Repeat each record below exactly, dropping the pictures.

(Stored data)

=====

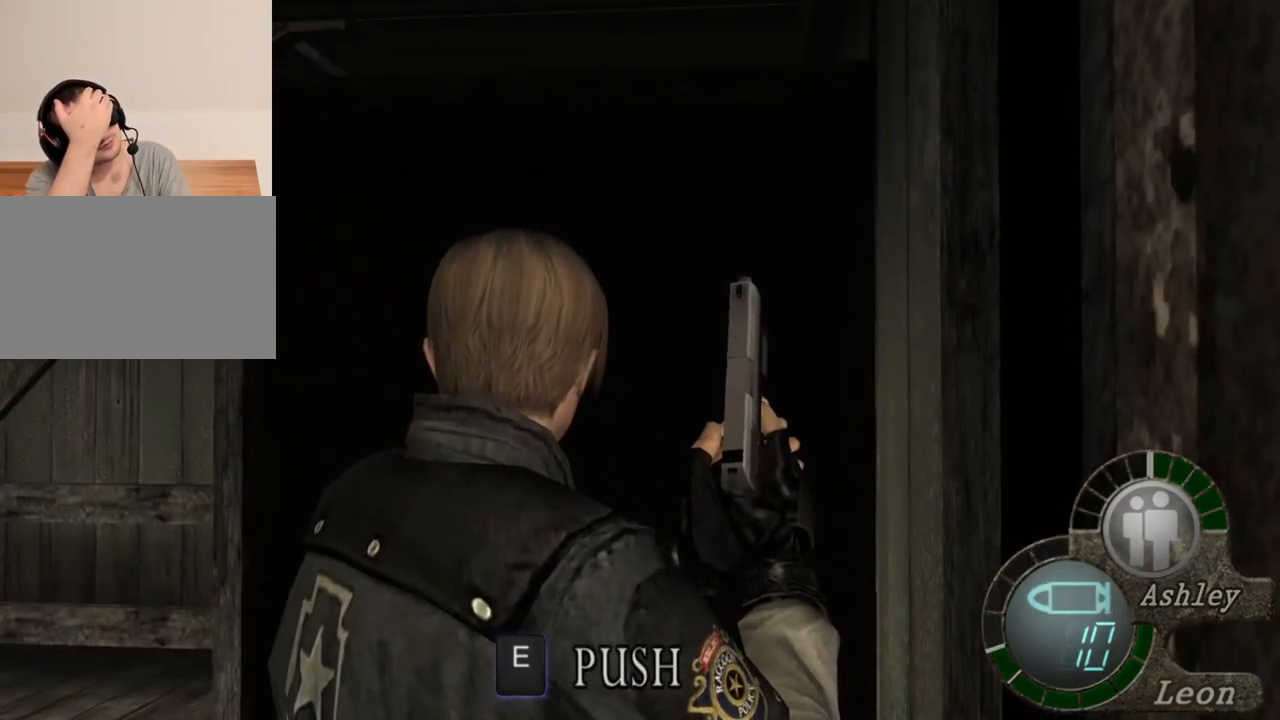
{"keys": [], "mouse": [], "events": []}
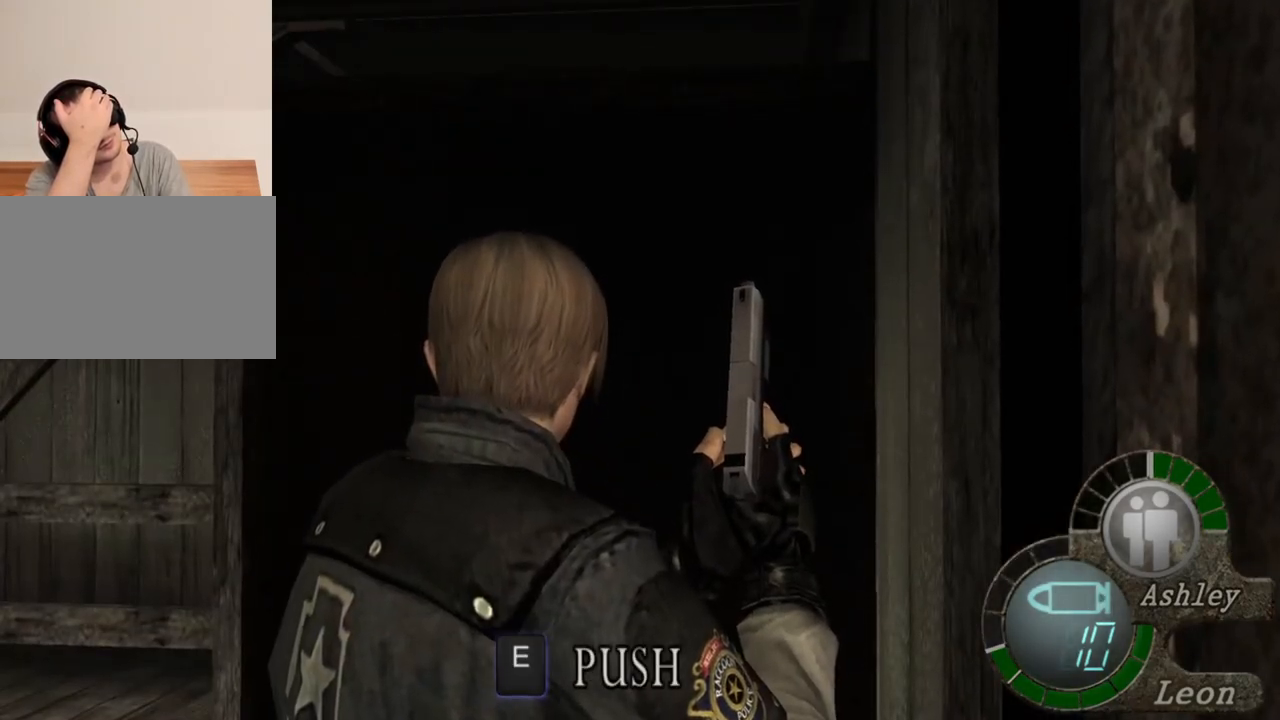
{"keys": [], "mouse": [], "events": []}
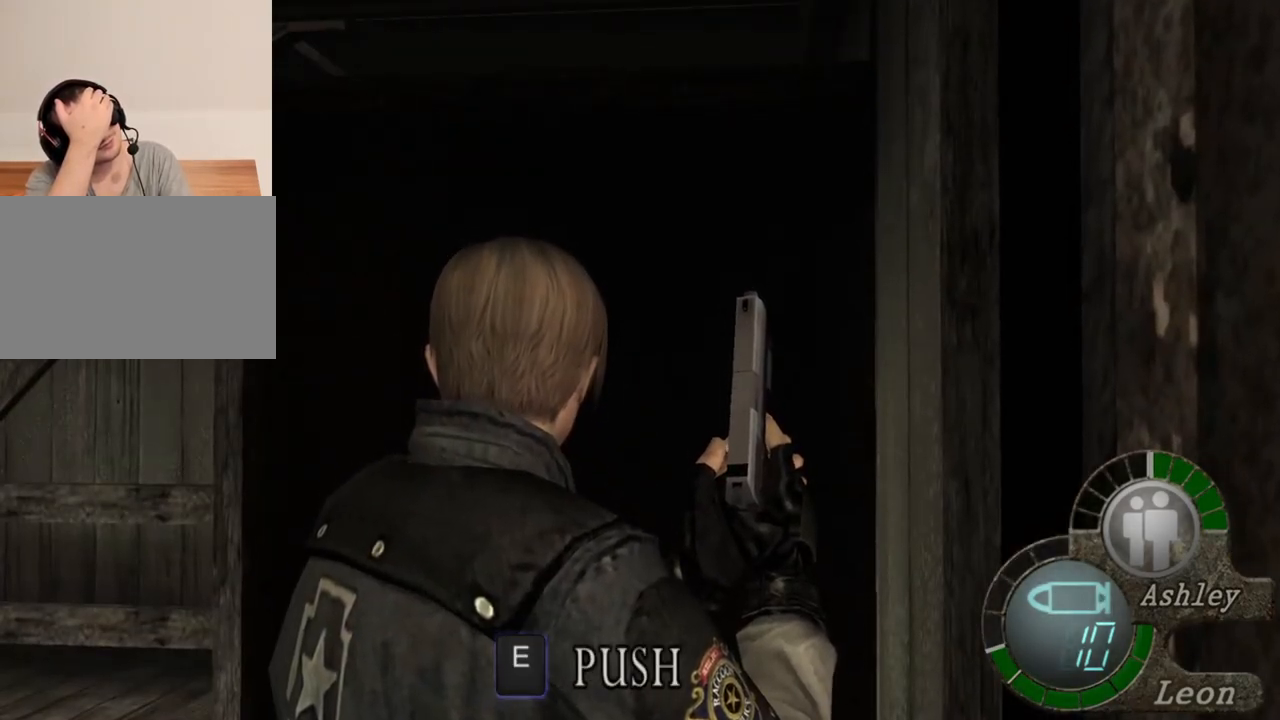
{"keys": [], "mouse": [], "events": []}
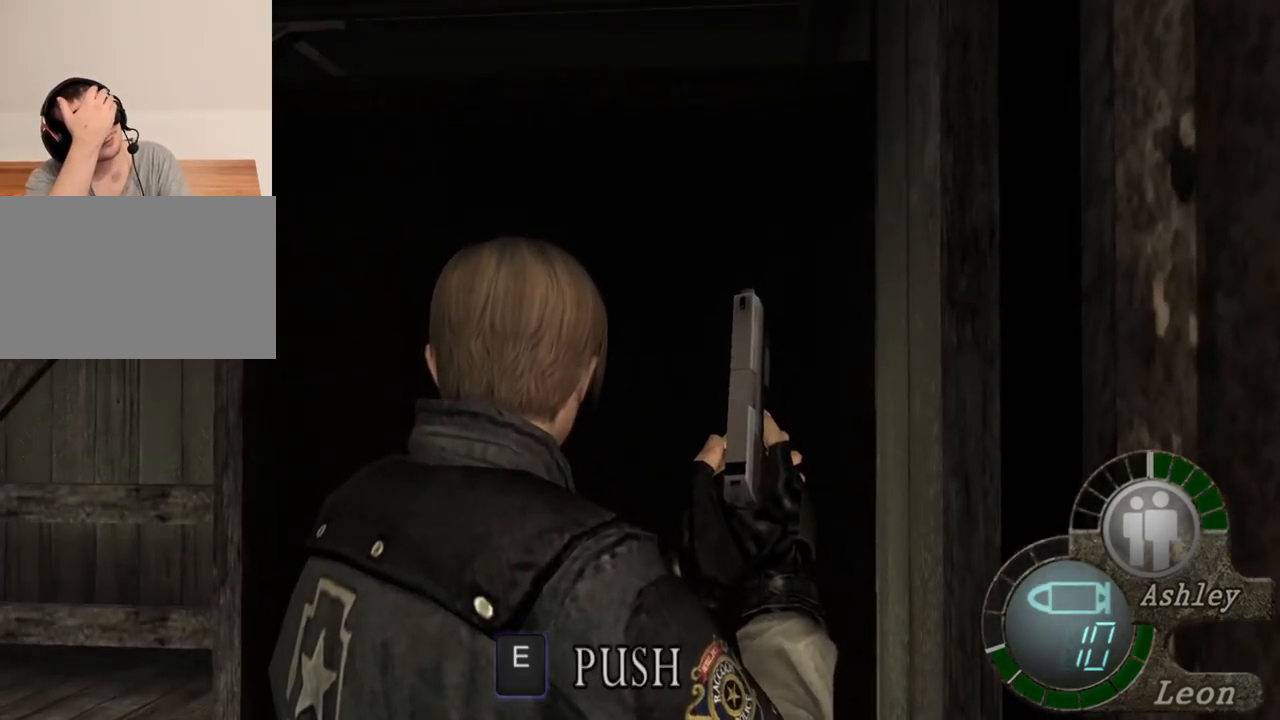
{"keys": [], "mouse": [], "events": []}
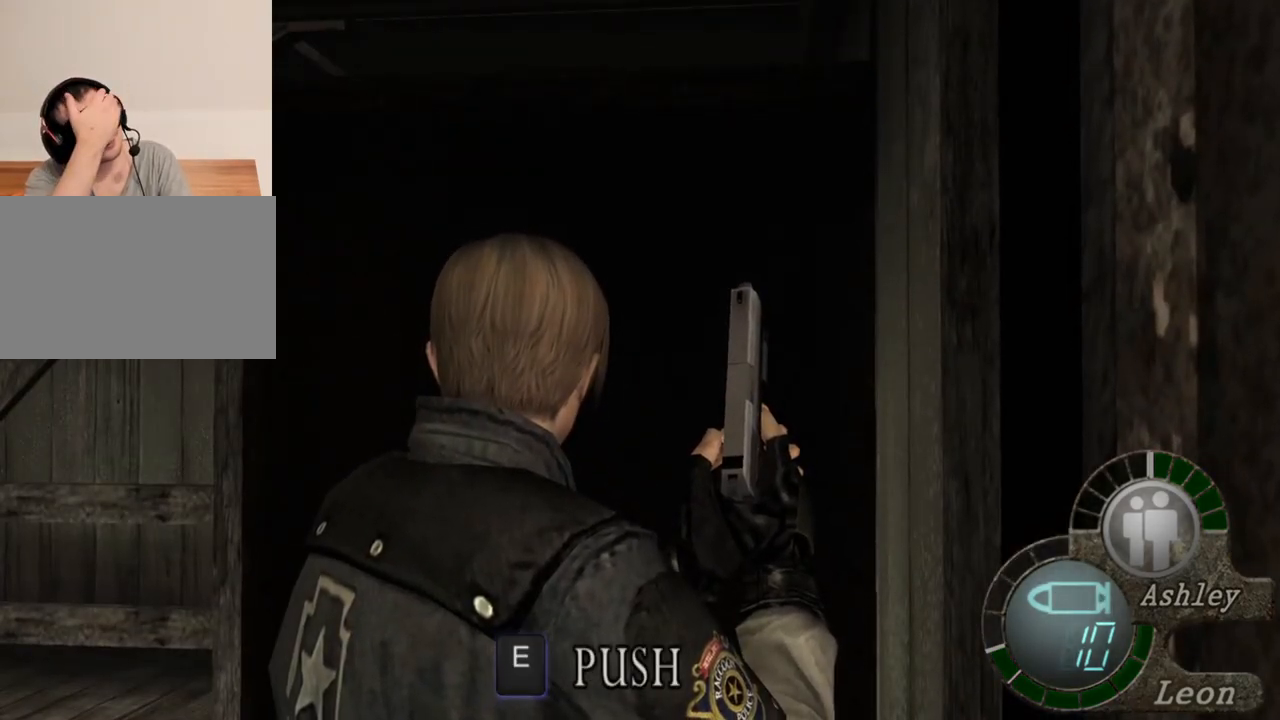
{"keys": [], "mouse": [], "events": []}
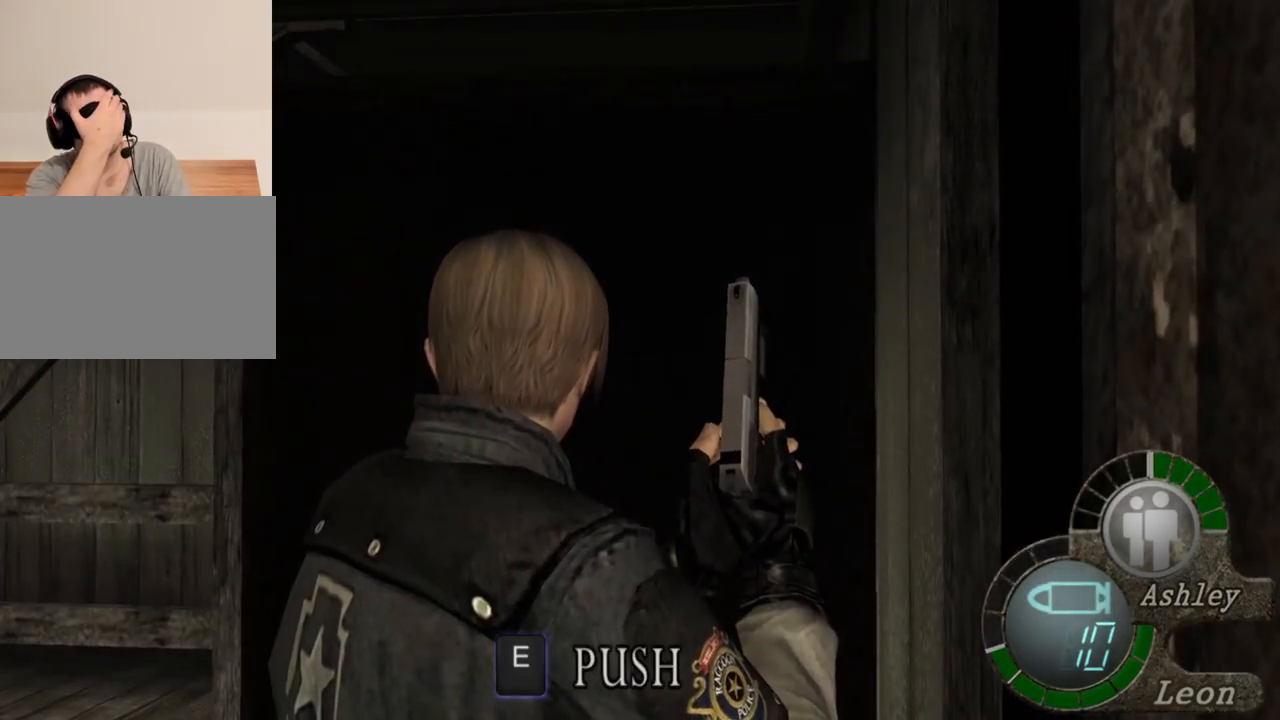
{"keys": [], "mouse": [], "events": []}
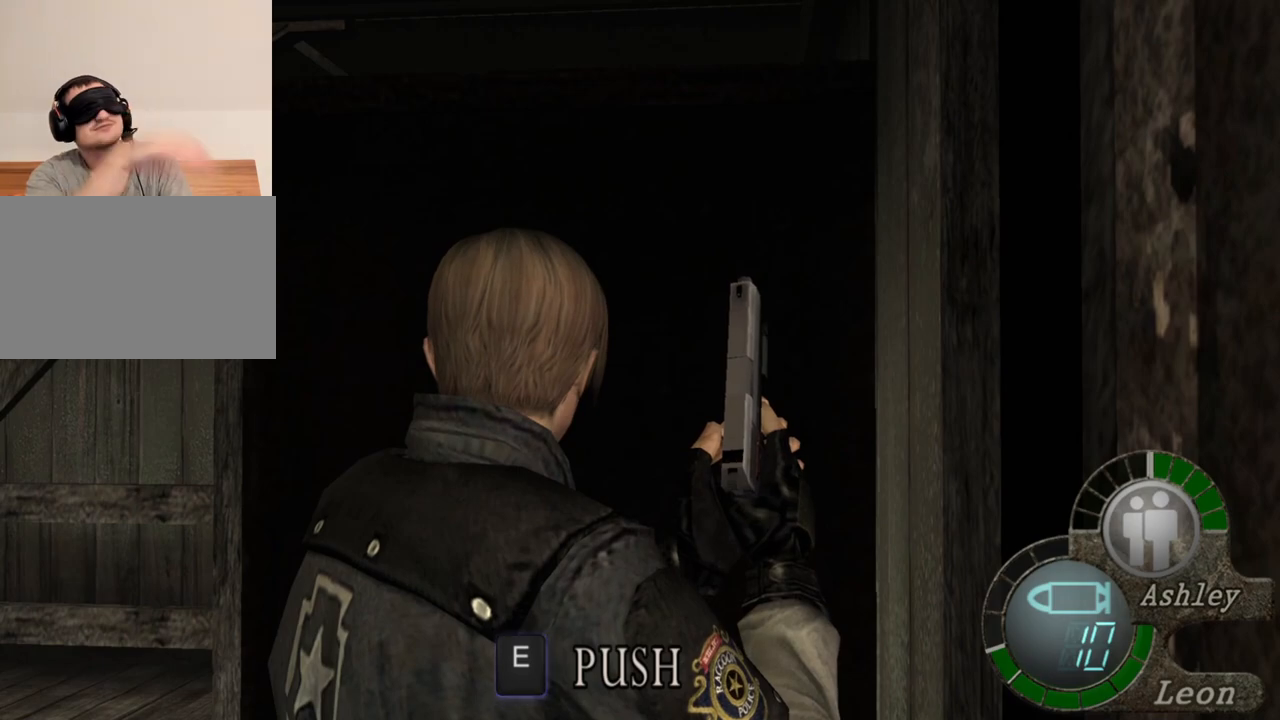
{"keys": [], "mouse": [], "events": []}
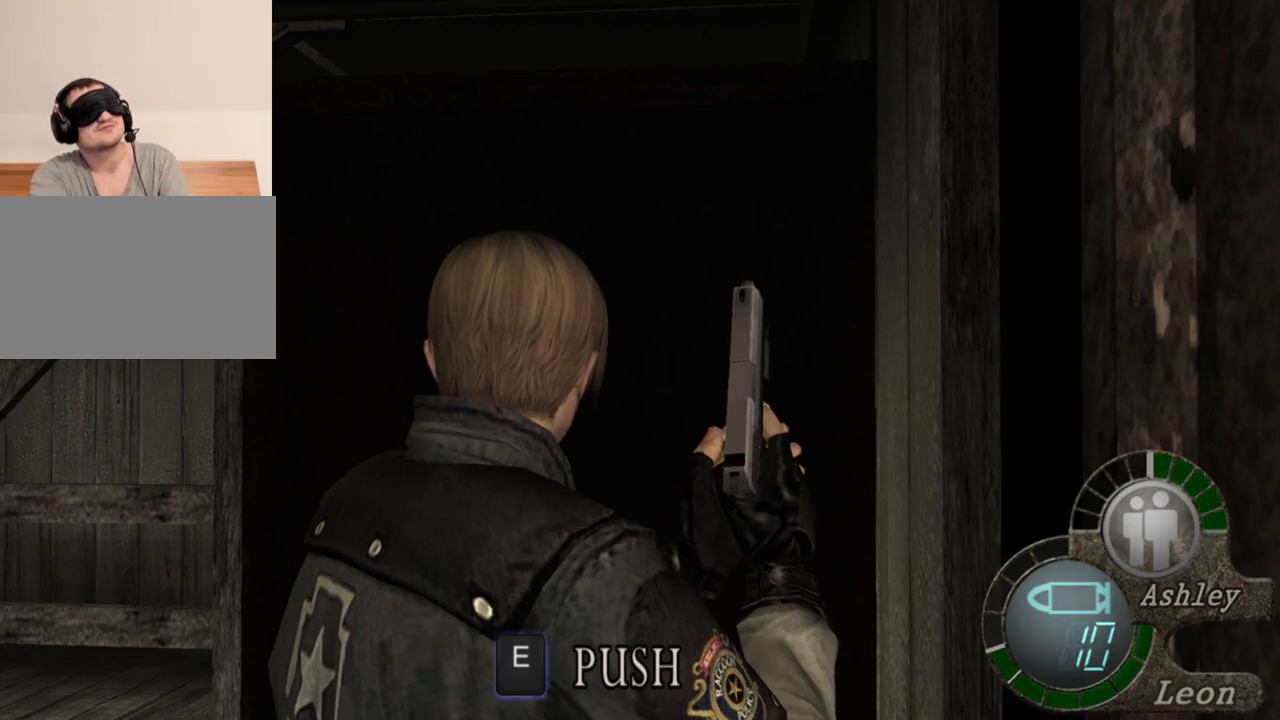
{"keys": ["s"], "mouse": [], "events": [[317, "s", "down"]]}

=====

*RESPONSE BOX*.
{"keys": [], "mouse": [], "events": []}
{"keys": [], "mouse": [], "events": []}
{"keys": [], "mouse": [], "events": []}
{"keys": [], "mouse": [], "events": []}
{"keys": [], "mouse": [], "events": []}
{"keys": [], "mouse": [], "events": []}
{"keys": [], "mouse": [], "events": []}
{"keys": ["s"], "mouse": [], "events": [[317, "s", "down"]]}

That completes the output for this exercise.